Rewrite every line of the records below as a numbered list, leaving out any blank lines.

§ **Supplied data**:
---*---

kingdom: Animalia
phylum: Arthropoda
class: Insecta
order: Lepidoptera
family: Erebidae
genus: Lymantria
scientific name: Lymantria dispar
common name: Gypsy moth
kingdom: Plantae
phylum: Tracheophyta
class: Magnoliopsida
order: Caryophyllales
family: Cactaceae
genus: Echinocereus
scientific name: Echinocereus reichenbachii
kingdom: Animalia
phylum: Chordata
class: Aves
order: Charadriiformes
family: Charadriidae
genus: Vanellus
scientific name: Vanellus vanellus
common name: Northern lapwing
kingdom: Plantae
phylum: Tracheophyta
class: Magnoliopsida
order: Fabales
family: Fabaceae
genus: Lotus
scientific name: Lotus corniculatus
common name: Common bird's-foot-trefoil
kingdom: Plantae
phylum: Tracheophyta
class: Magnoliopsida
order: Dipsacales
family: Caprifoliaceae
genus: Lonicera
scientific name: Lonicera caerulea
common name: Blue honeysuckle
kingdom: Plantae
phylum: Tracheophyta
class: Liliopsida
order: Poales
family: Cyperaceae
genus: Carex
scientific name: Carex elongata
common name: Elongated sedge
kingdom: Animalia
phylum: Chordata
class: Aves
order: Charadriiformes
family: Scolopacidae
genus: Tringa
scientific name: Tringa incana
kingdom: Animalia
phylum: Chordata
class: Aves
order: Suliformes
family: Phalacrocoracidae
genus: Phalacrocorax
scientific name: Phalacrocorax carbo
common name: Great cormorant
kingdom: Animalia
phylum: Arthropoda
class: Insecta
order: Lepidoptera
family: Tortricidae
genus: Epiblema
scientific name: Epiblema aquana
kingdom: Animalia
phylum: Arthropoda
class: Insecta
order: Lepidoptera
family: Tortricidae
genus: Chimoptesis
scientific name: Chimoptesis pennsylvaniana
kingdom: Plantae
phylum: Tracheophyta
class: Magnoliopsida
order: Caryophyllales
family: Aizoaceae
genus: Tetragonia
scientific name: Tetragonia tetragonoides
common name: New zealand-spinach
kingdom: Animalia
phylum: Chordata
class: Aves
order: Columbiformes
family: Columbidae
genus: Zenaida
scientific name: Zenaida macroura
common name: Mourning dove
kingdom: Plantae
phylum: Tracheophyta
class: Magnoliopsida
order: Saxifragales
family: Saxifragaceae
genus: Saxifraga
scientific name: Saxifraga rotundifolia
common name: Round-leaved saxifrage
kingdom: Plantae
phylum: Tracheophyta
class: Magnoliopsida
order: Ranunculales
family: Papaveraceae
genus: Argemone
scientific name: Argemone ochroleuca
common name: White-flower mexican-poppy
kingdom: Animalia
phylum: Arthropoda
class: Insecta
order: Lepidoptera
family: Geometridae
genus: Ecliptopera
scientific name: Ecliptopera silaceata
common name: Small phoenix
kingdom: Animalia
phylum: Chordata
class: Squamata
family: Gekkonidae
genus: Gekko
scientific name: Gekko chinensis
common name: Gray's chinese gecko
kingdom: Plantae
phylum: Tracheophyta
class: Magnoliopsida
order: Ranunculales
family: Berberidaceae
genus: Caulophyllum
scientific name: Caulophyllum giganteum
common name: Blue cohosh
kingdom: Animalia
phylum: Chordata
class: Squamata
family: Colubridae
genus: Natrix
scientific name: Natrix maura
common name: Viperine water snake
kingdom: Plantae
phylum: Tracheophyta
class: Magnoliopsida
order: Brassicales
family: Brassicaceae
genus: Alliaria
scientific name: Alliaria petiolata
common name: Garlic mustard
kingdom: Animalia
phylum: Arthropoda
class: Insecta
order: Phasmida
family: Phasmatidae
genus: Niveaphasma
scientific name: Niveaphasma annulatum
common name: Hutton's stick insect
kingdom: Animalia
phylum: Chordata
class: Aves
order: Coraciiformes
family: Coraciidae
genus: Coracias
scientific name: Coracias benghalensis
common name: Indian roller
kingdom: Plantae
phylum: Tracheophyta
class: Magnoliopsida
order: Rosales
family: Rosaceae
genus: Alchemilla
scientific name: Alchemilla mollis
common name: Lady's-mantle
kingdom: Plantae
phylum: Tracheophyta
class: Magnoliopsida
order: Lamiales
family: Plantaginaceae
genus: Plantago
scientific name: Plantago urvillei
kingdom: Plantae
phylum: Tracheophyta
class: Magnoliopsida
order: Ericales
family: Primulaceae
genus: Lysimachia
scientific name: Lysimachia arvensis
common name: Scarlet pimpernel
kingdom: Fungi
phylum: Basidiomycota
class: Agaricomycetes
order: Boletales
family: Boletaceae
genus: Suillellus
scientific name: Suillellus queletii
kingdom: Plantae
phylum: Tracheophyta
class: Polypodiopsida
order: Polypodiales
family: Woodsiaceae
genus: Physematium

---*---

§ **Result of the exercise**:
1. kingdom: Animalia
2. phylum: Arthropoda
3. class: Insecta
4. order: Lepidoptera
5. family: Erebidae
6. genus: Lymantria
7. scientific name: Lymantria dispar
8. common name: Gypsy moth
9. kingdom: Plantae
10. phylum: Tracheophyta
11. class: Magnoliopsida
12. order: Caryophyllales
13. family: Cactaceae
14. genus: Echinocereus
15. scientific name: Echinocereus reichenbachii
16. kingdom: Animalia
17. phylum: Chordata
18. class: Aves
19. order: Charadriiformes
20. family: Charadriidae
21. genus: Vanellus
22. scientific name: Vanellus vanellus
23. common name: Northern lapwing
24. kingdom: Plantae
25. phylum: Tracheophyta
26. class: Magnoliopsida
27. order: Fabales
28. family: Fabaceae
29. genus: Lotus
30. scientific name: Lotus corniculatus
31. common name: Common bird's-foot-trefoil
32. kingdom: Plantae
33. phylum: Tracheophyta
34. class: Magnoliopsida
35. order: Dipsacales
36. family: Caprifoliaceae
37. genus: Lonicera
38. scientific name: Lonicera caerulea
39. common name: Blue honeysuckle
40. kingdom: Plantae
41. phylum: Tracheophyta
42. class: Liliopsida
43. order: Poales
44. family: Cyperaceae
45. genus: Carex
46. scientific name: Carex elongata
47. common name: Elongated sedge
48. kingdom: Animalia
49. phylum: Chordata
50. class: Aves
51. order: Charadriiformes
52. family: Scolopacidae
53. genus: Tringa
54. scientific name: Tringa incana
55. kingdom: Animalia
56. phylum: Chordata
57. class: Aves
58. order: Suliformes
59. family: Phalacrocoracidae
60. genus: Phalacrocorax
61. scientific name: Phalacrocorax carbo
62. common name: Great cormorant
63. kingdom: Animalia
64. phylum: Arthropoda
65. class: Insecta
66. order: Lepidoptera
67. family: Tortricidae
68. genus: Epiblema
69. scientific name: Epiblema aquana
70. kingdom: Animalia
71. phylum: Arthropoda
72. class: Insecta
73. order: Lepidoptera
74. family: Tortricidae
75. genus: Chimoptesis
76. scientific name: Chimoptesis pennsylvaniana
77. kingdom: Plantae
78. phylum: Tracheophyta
79. class: Magnoliopsida
80. order: Caryophyllales
81. family: Aizoaceae
82. genus: Tetragonia
83. scientific name: Tetragonia tetragonoides
84. common name: New zealand-spinach
85. kingdom: Animalia
86. phylum: Chordata
87. class: Aves
88. order: Columbiformes
89. family: Columbidae
90. genus: Zenaida
91. scientific name: Zenaida macroura
92. common name: Mourning dove
93. kingdom: Plantae
94. phylum: Tracheophyta
95. class: Magnoliopsida
96. order: Saxifragales
97. family: Saxifragaceae
98. genus: Saxifraga
99. scientific name: Saxifraga rotundifolia
100. common name: Round-leaved saxifrage
101. kingdom: Plantae
102. phylum: Tracheophyta
103. class: Magnoliopsida
104. order: Ranunculales
105. family: Papaveraceae
106. genus: Argemone
107. scientific name: Argemone ochroleuca
108. common name: White-flower mexican-poppy
109. kingdom: Animalia
110. phylum: Arthropoda
111. class: Insecta
112. order: Lepidoptera
113. family: Geometridae
114. genus: Ecliptopera
115. scientific name: Ecliptopera silaceata
116. common name: Small phoenix
117. kingdom: Animalia
118. phylum: Chordata
119. class: Squamata
120. family: Gekkonidae
121. genus: Gekko
122. scientific name: Gekko chinensis
123. common name: Gray's chinese gecko
124. kingdom: Plantae
125. phylum: Tracheophyta
126. class: Magnoliopsida
127. order: Ranunculales
128. family: Berberidaceae
129. genus: Caulophyllum
130. scientific name: Caulophyllum giganteum
131. common name: Blue cohosh
132. kingdom: Animalia
133. phylum: Chordata
134. class: Squamata
135. family: Colubridae
136. genus: Natrix
137. scientific name: Natrix maura
138. common name: Viperine water snake
139. kingdom: Plantae
140. phylum: Tracheophyta
141. class: Magnoliopsida
142. order: Brassicales
143. family: Brassicaceae
144. genus: Alliaria
145. scientific name: Alliaria petiolata
146. common name: Garlic mustard
147. kingdom: Animalia
148. phylum: Arthropoda
149. class: Insecta
150. order: Phasmida
151. family: Phasmatidae
152. genus: Niveaphasma
153. scientific name: Niveaphasma annulatum
154. common name: Hutton's stick insect
155. kingdom: Animalia
156. phylum: Chordata
157. class: Aves
158. order: Coraciiformes
159. family: Coraciidae
160. genus: Coracias
161. scientific name: Coracias benghalensis
162. common name: Indian roller
163. kingdom: Plantae
164. phylum: Tracheophyta
165. class: Magnoliopsida
166. order: Rosales
167. family: Rosaceae
168. genus: Alchemilla
169. scientific name: Alchemilla mollis
170. common name: Lady's-mantle
171. kingdom: Plantae
172. phylum: Tracheophyta
173. class: Magnoliopsida
174. order: Lamiales
175. family: Plantaginaceae
176. genus: Plantago
177. scientific name: Plantago urvillei
178. kingdom: Plantae
179. phylum: Tracheophyta
180. class: Magnoliopsida
181. order: Ericales
182. family: Primulaceae
183. genus: Lysimachia
184. scientific name: Lysimachia arvensis
185. common name: Scarlet pimpernel
186. kingdom: Fungi
187. phylum: Basidiomycota
188. class: Agaricomycetes
189. order: Boletales
190. family: Boletaceae
191. genus: Suillellus
192. scientific name: Suillellus queletii
193. kingdom: Plantae
194. phylum: Tracheophyta
195. class: Polypodiopsida
196. order: Polypodiales
197. family: Woodsiaceae
198. genus: Physematium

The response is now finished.